The challenges at these retail developments are clearly important to restaurants. Last week, Dave & Buster’s said its same-store sales fell 87% last quarter. But its mall stores were even worse, by 7 percentage points.

“The mall situation is a bit tough, candidly,” Dave & Buster’s CEO Brian Jenkins said on the company’s earnings call last week, according to a transcript on the financial services site Sentieo. “We’re definitely seeing a slower recovery.”

It’s hardly a new phenomenon. Before the pandemic, for instance, Red Robin noted that same-store sales at its mall locations were worse than non-mall locations.

Nor is the situation limited to casual dining restaurants. Starbucks said back in April that it anticipated mall stores’ recovery would be slower, and since then it has said that it plans to shift away from such locations, toward more cafes with a drive thru.

The retail industry had been hurt for years by a shift of customers toward online or specialty retailers. The pandemic hit that business like a ton of bricks. As bad as the restaurant industry has had it, some retailers have had it worse: 27 retailers have filed for bankruptcy this year.

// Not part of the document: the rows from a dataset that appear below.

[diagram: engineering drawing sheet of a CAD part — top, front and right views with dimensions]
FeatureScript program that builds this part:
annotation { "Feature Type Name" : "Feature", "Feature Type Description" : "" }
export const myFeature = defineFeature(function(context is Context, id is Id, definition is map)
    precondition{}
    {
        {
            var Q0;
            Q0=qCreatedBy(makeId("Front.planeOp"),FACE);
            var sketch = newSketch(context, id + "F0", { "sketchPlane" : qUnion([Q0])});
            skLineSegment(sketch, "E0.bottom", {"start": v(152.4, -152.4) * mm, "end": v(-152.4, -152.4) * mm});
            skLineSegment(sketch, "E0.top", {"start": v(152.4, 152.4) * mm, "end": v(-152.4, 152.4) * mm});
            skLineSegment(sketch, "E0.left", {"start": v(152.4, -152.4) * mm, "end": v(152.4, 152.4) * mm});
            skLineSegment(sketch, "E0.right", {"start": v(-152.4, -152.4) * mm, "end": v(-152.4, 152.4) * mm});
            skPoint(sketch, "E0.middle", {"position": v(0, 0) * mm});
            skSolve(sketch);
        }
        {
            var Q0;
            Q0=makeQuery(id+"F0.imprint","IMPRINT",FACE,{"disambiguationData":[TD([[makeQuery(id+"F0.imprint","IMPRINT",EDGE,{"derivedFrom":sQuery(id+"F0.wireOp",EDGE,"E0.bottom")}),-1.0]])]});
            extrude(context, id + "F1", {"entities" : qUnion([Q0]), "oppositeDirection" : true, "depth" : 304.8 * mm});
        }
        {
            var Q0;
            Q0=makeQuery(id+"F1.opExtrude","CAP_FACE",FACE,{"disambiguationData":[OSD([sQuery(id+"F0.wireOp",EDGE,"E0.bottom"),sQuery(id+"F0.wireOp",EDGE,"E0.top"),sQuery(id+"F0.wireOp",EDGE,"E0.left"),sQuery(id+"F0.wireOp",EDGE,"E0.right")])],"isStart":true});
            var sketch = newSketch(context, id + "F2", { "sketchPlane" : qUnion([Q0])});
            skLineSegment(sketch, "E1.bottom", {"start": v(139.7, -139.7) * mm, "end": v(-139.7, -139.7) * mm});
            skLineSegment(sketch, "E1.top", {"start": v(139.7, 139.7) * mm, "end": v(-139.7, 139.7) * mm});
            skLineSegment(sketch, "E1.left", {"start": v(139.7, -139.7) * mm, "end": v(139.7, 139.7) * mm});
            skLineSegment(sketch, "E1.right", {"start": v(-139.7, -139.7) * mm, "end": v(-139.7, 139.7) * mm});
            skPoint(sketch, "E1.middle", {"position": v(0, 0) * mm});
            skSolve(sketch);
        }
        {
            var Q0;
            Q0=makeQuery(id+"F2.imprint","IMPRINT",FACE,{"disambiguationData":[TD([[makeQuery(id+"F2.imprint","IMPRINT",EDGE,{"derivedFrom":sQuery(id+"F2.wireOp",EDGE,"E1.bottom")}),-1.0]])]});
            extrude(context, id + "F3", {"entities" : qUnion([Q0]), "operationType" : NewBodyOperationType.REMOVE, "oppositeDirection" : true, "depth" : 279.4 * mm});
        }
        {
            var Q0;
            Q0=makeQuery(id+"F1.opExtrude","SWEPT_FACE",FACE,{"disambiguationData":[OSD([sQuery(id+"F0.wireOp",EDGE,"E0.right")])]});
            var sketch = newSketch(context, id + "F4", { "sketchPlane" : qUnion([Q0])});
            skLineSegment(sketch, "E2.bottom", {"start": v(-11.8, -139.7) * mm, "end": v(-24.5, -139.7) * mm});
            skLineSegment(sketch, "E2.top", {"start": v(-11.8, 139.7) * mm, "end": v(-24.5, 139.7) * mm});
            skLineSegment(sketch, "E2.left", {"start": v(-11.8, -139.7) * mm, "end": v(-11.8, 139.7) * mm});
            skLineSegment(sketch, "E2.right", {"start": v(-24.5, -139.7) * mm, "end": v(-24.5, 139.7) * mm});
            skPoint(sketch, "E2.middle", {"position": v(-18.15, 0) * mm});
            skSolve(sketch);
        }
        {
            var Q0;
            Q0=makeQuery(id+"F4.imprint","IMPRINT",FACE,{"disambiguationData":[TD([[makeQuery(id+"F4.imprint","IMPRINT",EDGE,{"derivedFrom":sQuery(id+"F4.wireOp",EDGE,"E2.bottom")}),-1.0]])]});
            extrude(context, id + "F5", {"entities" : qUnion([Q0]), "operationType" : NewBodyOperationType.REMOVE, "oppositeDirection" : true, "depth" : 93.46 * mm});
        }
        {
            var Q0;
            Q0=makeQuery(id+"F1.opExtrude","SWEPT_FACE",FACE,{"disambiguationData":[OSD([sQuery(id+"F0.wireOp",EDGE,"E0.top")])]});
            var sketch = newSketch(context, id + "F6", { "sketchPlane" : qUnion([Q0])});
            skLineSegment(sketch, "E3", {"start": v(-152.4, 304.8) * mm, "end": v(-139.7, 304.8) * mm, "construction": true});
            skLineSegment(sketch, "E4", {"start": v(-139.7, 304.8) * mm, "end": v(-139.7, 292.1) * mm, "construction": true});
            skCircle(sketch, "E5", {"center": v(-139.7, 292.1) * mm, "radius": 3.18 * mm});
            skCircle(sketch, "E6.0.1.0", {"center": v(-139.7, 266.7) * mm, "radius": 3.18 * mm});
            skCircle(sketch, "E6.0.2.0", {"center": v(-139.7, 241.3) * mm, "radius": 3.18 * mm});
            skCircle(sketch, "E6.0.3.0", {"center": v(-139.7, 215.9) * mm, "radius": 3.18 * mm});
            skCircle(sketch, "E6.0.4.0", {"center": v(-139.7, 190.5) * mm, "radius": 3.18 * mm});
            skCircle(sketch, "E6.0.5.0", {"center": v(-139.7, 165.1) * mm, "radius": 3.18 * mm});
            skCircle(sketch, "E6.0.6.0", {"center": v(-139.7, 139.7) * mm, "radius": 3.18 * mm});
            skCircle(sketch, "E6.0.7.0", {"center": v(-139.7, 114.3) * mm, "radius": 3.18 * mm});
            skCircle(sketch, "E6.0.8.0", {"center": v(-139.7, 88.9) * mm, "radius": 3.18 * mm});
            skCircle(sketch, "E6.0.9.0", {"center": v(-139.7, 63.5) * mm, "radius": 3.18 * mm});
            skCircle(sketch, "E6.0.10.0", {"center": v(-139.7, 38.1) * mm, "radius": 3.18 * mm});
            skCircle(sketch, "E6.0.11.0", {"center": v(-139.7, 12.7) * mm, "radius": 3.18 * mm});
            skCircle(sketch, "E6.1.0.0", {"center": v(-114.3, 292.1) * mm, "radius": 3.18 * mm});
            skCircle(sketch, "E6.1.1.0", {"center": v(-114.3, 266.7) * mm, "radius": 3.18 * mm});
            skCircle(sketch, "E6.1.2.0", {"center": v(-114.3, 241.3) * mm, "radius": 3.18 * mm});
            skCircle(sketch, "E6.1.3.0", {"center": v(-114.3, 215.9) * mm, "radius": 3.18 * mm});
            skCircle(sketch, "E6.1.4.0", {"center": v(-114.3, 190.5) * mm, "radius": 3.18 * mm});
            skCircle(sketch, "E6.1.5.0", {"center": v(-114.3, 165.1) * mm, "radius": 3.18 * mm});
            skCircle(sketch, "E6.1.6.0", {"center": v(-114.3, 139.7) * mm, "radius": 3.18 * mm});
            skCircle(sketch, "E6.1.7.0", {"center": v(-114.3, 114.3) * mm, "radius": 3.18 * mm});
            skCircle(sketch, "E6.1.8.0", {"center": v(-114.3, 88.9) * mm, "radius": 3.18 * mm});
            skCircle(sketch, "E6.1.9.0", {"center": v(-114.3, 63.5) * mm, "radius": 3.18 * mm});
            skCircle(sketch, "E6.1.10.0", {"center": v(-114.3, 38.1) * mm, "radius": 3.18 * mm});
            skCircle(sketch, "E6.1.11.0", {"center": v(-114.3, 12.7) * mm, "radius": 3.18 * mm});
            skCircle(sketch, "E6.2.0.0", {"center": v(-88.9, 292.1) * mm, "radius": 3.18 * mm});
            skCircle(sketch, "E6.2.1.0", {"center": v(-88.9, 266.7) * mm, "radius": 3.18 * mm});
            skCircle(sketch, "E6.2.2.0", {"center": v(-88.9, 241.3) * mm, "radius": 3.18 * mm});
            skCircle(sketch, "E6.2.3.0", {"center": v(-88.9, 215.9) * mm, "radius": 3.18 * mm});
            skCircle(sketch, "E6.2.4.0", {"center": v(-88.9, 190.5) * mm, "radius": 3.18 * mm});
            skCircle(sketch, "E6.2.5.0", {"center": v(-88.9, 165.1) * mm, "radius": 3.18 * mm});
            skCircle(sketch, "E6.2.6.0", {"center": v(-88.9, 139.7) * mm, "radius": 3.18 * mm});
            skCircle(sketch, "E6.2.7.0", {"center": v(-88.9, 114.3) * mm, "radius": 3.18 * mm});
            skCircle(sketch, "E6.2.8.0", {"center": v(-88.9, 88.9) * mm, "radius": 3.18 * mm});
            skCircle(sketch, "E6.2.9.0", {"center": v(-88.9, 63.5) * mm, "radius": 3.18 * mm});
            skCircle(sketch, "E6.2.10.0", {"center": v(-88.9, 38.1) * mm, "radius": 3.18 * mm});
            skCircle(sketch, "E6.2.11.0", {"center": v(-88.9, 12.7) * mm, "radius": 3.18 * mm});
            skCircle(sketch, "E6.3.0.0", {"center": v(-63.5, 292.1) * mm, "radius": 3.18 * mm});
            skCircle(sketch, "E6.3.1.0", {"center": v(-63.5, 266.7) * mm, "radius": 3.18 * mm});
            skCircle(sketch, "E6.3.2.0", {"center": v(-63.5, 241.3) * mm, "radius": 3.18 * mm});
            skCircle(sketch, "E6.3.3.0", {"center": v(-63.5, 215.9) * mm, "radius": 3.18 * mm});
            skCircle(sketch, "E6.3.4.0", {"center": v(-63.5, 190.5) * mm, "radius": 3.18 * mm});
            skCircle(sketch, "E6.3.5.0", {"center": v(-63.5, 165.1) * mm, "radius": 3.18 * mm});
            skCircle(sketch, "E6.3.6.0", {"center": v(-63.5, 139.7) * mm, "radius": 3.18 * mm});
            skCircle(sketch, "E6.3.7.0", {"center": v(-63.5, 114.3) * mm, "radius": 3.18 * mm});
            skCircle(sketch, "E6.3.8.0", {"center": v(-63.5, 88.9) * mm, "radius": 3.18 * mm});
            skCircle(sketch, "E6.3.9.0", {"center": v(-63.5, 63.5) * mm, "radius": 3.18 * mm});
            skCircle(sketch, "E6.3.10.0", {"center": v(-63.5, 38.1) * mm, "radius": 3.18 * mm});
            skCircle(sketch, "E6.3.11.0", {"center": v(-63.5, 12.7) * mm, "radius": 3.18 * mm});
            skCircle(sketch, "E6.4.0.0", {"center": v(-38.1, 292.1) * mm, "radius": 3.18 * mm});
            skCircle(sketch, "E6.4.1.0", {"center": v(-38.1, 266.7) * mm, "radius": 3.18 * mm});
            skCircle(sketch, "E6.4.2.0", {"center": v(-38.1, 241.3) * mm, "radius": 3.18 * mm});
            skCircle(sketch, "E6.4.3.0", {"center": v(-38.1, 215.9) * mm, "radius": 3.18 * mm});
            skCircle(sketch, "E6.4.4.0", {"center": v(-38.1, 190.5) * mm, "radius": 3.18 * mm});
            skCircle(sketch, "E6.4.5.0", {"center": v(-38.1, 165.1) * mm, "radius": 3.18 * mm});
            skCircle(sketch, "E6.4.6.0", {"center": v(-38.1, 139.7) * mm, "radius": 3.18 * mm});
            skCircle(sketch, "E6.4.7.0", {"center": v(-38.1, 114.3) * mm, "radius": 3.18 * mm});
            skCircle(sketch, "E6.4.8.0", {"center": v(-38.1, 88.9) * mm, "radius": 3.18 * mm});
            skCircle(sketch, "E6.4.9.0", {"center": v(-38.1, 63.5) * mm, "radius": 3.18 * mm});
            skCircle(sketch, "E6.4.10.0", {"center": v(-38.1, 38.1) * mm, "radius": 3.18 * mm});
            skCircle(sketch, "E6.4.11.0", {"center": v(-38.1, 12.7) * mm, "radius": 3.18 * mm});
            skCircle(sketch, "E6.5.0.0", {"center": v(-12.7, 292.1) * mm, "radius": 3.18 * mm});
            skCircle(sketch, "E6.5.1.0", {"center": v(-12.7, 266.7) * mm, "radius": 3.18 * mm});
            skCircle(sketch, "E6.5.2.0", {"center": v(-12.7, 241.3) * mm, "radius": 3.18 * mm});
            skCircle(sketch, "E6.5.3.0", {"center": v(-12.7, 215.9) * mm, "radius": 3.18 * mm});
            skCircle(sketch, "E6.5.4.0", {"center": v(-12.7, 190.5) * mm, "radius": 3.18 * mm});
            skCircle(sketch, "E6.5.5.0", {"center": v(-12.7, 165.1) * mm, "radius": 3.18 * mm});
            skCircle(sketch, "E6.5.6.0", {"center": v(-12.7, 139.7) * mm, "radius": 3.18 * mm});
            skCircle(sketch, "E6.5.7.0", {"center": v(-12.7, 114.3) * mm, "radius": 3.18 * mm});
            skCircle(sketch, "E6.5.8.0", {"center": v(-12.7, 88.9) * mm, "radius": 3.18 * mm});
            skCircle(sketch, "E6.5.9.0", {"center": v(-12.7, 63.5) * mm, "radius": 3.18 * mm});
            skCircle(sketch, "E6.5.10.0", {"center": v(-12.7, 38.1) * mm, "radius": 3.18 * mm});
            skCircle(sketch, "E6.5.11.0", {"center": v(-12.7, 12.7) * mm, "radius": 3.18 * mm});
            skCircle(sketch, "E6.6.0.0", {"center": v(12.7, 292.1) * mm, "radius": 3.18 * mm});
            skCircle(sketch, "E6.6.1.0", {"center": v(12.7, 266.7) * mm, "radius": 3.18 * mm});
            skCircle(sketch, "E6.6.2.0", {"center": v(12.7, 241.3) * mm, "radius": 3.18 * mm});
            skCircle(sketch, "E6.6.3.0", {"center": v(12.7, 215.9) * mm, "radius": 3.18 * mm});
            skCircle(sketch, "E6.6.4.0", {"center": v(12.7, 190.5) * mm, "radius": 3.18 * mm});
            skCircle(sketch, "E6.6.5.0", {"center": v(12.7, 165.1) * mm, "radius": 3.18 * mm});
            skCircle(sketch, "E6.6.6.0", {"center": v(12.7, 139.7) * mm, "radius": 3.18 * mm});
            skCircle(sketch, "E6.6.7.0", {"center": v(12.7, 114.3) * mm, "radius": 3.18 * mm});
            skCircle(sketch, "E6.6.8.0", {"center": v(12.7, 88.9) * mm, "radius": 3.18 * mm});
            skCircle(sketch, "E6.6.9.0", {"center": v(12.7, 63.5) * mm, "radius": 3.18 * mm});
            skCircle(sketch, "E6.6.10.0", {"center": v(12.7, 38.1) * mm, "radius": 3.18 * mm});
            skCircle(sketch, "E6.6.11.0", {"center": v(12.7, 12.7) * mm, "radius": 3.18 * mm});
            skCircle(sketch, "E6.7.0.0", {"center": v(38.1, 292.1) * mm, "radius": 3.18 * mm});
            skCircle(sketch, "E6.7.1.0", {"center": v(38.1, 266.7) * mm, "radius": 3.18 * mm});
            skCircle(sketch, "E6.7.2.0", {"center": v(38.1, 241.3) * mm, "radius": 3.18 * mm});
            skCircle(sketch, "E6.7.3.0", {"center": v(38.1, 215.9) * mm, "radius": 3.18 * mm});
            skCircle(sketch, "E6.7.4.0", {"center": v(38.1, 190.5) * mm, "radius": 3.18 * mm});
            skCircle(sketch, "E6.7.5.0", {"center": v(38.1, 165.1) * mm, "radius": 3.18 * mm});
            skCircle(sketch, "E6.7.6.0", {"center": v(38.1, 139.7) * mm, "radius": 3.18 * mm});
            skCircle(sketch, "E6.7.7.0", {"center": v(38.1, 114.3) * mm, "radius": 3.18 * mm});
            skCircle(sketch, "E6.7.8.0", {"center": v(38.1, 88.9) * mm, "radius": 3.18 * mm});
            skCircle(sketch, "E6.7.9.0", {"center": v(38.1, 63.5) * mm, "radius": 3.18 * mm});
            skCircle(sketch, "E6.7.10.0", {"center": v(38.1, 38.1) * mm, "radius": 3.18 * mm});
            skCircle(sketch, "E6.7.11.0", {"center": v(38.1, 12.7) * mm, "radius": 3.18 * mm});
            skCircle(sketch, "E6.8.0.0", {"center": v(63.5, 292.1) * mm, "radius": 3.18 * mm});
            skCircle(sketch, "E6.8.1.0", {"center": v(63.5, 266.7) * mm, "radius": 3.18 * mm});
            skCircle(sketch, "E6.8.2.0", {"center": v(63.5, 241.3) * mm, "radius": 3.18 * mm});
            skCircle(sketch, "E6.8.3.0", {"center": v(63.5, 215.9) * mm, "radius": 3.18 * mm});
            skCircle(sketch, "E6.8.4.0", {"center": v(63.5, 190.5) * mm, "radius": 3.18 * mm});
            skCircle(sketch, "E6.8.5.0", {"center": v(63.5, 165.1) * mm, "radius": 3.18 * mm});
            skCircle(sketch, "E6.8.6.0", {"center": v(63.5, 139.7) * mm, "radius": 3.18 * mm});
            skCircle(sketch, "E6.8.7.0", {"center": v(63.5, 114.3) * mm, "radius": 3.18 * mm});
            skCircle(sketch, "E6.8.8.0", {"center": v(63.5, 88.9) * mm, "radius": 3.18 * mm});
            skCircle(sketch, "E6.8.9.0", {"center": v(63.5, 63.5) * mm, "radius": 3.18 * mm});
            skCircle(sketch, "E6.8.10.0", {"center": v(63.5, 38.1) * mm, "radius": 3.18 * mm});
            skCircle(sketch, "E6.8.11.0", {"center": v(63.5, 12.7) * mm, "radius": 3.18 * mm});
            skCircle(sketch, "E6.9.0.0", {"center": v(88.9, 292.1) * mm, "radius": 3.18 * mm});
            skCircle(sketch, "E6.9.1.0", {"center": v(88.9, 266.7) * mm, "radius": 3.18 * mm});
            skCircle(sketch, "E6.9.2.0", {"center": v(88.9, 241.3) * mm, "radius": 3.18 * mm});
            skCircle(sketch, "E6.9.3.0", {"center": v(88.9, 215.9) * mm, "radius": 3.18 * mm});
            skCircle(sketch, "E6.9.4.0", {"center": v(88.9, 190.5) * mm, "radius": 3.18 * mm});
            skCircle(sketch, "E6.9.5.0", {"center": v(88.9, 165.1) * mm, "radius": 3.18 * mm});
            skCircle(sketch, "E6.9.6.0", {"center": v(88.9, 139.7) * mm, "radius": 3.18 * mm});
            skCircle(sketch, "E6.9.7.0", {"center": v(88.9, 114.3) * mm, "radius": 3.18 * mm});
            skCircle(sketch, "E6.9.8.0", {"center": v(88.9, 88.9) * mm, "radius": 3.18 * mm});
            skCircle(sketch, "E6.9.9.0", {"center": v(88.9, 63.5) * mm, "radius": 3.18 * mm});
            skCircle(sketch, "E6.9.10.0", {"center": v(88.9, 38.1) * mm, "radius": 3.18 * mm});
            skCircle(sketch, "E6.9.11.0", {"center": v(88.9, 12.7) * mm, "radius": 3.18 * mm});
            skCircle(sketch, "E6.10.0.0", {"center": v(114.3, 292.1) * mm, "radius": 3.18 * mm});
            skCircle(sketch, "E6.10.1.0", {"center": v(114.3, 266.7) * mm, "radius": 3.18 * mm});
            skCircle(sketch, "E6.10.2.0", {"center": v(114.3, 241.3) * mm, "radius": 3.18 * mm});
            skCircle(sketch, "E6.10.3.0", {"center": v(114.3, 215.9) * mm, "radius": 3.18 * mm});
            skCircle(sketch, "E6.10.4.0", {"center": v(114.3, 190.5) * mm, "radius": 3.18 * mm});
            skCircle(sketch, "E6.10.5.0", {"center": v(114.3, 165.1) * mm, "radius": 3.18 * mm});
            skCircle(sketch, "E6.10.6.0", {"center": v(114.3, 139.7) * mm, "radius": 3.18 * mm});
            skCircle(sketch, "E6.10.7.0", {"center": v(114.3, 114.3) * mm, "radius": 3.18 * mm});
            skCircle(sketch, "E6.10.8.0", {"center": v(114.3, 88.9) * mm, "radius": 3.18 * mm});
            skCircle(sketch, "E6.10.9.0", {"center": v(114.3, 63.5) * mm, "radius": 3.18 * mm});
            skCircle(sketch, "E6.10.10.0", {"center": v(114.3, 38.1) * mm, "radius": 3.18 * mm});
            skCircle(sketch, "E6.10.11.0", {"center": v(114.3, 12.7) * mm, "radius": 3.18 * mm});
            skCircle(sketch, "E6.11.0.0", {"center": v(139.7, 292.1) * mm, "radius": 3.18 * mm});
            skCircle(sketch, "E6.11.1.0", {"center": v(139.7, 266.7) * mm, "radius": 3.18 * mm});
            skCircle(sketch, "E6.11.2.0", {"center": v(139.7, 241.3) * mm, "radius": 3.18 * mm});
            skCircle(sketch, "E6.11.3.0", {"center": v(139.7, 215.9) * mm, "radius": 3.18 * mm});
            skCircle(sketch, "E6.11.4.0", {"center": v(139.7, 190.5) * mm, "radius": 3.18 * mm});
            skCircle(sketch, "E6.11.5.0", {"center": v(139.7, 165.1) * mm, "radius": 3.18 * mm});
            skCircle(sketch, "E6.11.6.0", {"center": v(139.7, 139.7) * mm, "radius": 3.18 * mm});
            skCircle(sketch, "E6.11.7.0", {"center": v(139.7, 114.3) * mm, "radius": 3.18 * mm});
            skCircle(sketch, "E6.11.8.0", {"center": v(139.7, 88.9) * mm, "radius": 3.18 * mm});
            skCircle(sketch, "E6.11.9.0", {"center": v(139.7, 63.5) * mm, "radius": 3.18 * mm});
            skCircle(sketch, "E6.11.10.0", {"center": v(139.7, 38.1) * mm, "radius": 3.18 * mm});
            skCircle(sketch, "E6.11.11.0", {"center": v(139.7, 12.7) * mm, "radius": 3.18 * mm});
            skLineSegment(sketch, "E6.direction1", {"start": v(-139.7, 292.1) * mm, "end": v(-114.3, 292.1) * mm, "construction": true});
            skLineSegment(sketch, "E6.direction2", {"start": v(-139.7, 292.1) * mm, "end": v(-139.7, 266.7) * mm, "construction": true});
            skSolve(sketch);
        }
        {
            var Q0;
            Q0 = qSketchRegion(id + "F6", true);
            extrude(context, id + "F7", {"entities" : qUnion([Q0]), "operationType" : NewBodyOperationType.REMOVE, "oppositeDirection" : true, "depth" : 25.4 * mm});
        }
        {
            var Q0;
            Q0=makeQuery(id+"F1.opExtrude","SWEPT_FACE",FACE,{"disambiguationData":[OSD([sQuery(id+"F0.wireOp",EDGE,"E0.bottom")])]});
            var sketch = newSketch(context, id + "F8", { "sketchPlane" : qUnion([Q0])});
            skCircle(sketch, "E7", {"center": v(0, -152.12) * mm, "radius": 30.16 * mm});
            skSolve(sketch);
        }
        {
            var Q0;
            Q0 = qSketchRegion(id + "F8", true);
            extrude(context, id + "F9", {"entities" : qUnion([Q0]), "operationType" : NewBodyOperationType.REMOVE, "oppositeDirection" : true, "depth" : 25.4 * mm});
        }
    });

As such, that has these mall developers taking drastic action, such as buying entire chains of department stores to keep their locations open and operating.

The retail problems could provide openings for restaurant companies that are looking for lower-cost space and could negotiate better deals with landlords. This is especially true for restaurant companies that are confident in their ability to attract customers.

The problem, of course, is determining whether the drop in traffic is permanent. Not all of it is—plenty of people will surely head back out to shopping centers once the pandemic is over, whenever that is.

At the same time, trends toward online shopping mean that restaurants have to learn to live on their own, and without the benefit of everyday shoppers. Not surprisingly, most restaurant chains that have come to rely on malls over the years are shifting in a new direction. Auntie Anne’s, for instance, recently debuted mobile ordering and delivery as it attempts to evolve beyond its traditional shopping-center home.

“Times have changed,” Auntie Anne’s President Heather Neary told me recently. “Malls are not overly busy.”